What to do: Please reproduce the passage of the Java wrapper question below between "I'm thinking the" and "at any time.", inclusive.

Page extract:
BEGIN

Blockquote
I have a Java program with functionality that needs to be run periodically. However, I would like to be able to close the wrapper program (if you're a UNIX person, think Ctrl+C in the terminal window or SIGTERM) without any risk of interrupting the main program processes or threads that the wrapper would start.
At first I was thinking I should have my main program sleep for a certain interval after each round of processing. Then I figured that if the program needs to be closed and is manually interrupted by the user, it might be interrupted while it was processing data and the output files would be chopped or corrupted.
I'm thinking the best way is to write a wrapper program (probably also in Java) that would invoke the main program. If something closes the wrapper, I would like the spawned threads or program instances of my main program to remain open until they are ready to close properly. In addition, at most one instance of the main program should be running at any time.
Here's what I would like my wrapper to do (in pseudocode):
Every n minutes: If an instance of the main program is running, do nothing else spawn an instance of the main program.
On Close: leave main program run to completion if it is running
Should I use the Java Runtime object/library to run my main program (effectively from the command line) or should I change my main program to implement Runnable and have the wrapper program spawn threads running my main program?
EDIT (possible solution?):
Currently I'm thinking of using the Java Runtime object to invoke the main program using the exec function (see http://docs.oracle.com/javase/7/docs/api/java/lang/Process.html and http://docs.oracle.com/javase/7/docs/api/java/lang/Runtime.html). To determine if the main program is already running I can just use the Process.exitValue() function. If it throws an IllegalThreadStateException then the main program is still running.

END

Recorded information:
BEGIN

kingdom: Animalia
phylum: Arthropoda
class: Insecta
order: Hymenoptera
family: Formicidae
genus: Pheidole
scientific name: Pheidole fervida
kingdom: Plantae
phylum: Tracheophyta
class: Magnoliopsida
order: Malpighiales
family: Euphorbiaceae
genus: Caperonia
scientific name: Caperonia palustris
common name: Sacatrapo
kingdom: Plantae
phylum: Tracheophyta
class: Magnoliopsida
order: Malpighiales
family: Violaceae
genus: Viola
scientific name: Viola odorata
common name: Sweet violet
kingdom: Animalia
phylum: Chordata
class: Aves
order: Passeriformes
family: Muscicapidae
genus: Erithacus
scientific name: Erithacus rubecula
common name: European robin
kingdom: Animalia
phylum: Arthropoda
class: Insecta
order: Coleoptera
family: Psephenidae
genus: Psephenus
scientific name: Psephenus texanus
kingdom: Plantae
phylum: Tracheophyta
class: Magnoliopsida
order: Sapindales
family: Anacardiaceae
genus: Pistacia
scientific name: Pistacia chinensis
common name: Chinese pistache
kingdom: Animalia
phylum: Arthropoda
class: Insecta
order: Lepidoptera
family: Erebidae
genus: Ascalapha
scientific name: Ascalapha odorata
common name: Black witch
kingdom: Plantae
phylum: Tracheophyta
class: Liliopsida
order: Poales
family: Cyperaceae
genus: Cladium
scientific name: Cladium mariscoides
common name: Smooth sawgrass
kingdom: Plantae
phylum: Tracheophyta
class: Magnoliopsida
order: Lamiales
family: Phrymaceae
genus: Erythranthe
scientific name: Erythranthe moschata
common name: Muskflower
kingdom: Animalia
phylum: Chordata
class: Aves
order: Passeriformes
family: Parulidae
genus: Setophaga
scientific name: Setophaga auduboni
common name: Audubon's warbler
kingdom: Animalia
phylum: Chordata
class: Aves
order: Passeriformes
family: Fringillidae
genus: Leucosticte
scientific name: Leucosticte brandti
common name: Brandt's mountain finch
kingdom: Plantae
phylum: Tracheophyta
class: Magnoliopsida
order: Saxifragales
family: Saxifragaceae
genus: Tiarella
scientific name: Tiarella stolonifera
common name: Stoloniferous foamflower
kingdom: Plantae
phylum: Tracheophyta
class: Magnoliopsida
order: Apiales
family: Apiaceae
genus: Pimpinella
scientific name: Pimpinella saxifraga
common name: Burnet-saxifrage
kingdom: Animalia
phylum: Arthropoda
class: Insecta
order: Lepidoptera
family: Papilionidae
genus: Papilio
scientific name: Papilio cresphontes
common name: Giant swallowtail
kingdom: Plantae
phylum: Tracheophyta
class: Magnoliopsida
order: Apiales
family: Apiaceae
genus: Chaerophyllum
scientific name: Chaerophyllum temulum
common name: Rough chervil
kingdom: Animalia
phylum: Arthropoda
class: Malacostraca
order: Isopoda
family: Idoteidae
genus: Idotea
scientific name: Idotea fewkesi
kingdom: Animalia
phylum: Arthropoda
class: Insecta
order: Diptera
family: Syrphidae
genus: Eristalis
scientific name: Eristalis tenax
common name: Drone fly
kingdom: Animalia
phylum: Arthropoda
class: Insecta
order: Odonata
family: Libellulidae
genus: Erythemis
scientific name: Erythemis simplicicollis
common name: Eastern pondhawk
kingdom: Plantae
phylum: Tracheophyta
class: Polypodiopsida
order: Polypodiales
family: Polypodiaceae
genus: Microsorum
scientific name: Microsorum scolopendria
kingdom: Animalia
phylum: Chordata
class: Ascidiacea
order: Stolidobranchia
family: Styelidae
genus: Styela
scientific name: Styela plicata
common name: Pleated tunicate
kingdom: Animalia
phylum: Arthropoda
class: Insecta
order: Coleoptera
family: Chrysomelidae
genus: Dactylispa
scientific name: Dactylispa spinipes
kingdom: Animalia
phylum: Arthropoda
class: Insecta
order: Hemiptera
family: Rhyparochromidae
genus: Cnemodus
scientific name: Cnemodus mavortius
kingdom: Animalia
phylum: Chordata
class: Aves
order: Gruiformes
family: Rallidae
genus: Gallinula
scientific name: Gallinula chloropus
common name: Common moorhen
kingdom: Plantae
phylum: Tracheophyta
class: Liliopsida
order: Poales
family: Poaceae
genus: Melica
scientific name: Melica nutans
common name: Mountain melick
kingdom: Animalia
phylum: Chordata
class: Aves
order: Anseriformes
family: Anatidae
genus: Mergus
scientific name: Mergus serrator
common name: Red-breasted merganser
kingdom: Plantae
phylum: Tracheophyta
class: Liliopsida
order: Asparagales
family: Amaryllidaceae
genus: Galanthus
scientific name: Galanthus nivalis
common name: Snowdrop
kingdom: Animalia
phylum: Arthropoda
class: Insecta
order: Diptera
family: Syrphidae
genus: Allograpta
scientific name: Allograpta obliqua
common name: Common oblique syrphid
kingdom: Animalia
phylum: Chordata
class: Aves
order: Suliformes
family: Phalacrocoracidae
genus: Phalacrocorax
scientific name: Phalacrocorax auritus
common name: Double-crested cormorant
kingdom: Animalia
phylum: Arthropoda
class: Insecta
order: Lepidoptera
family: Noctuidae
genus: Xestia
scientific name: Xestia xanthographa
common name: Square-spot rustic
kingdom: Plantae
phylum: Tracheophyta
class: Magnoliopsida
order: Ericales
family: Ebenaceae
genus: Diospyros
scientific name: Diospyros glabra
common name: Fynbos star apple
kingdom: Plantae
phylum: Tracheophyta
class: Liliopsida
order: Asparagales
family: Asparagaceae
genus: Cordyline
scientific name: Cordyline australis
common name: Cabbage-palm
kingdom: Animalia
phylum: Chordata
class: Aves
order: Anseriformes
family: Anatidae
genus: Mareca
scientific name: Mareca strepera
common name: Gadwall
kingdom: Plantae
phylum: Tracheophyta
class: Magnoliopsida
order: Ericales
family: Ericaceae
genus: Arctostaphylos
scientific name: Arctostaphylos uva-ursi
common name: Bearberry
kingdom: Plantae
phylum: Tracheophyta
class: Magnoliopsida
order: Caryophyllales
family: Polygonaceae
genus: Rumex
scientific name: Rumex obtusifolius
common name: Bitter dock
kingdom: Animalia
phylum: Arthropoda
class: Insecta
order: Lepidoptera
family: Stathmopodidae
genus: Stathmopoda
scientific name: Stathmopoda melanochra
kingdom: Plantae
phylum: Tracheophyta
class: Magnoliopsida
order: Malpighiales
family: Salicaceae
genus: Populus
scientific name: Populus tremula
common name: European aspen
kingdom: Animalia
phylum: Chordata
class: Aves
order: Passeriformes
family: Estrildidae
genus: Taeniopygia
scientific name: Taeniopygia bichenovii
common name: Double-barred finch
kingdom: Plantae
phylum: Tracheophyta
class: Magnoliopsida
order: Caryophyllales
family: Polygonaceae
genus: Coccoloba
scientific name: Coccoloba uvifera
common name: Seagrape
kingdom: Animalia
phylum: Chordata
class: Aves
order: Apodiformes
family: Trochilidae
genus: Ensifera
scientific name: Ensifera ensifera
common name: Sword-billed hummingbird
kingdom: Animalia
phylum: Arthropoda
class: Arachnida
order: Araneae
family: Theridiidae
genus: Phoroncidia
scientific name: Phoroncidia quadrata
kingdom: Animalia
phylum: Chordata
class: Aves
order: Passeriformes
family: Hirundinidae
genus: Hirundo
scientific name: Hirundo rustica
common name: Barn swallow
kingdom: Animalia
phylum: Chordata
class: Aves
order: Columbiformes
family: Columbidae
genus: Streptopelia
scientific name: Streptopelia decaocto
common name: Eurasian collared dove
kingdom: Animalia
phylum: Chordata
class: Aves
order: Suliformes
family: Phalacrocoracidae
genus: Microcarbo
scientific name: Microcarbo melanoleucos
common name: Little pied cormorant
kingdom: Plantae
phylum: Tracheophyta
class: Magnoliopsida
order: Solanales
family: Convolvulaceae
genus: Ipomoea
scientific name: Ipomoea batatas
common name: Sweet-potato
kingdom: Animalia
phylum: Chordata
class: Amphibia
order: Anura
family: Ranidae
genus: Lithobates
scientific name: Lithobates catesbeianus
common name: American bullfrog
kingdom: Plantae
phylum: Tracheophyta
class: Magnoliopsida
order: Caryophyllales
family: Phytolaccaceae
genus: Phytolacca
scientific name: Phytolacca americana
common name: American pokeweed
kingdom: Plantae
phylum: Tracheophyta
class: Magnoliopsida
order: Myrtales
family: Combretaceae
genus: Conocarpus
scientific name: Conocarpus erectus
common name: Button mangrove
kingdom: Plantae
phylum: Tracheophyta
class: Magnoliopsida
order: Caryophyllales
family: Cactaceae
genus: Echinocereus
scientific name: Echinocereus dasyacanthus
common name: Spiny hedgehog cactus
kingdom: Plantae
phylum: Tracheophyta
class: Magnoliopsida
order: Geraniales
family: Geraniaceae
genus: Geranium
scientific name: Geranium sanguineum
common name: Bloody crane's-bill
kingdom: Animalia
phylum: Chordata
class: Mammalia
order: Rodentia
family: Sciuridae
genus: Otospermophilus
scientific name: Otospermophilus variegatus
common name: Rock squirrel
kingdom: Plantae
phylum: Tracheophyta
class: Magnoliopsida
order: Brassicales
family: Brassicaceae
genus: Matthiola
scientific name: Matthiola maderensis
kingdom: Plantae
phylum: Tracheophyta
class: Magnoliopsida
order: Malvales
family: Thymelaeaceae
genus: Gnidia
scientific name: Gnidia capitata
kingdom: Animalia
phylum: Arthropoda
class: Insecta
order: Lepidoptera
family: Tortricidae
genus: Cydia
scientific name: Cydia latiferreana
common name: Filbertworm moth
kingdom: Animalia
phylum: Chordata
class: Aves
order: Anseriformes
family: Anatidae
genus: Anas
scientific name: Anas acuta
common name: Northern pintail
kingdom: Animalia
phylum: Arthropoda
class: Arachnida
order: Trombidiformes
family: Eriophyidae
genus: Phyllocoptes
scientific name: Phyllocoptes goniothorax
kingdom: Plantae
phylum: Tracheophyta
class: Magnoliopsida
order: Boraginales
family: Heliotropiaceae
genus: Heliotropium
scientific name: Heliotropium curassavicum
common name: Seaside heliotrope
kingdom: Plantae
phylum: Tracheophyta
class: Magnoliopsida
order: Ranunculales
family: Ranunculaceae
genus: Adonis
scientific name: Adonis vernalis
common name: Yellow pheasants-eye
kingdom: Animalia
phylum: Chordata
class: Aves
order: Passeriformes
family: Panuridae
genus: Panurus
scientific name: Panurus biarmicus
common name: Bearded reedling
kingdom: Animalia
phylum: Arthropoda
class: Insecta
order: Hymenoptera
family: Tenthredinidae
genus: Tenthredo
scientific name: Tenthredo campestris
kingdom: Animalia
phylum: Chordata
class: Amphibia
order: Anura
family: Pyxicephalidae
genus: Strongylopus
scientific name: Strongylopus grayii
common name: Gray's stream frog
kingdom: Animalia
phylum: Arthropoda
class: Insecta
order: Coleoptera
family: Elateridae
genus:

END

Finished task:
I'm thinking the best way is to write a wrapper program (probably also in Java) that would invoke the main program. If something closes the wrapper, I would like the spawned threads or program instances of my main program to remain open until they are ready to close properly. In addition, at most one instance of the main program should be running at any time.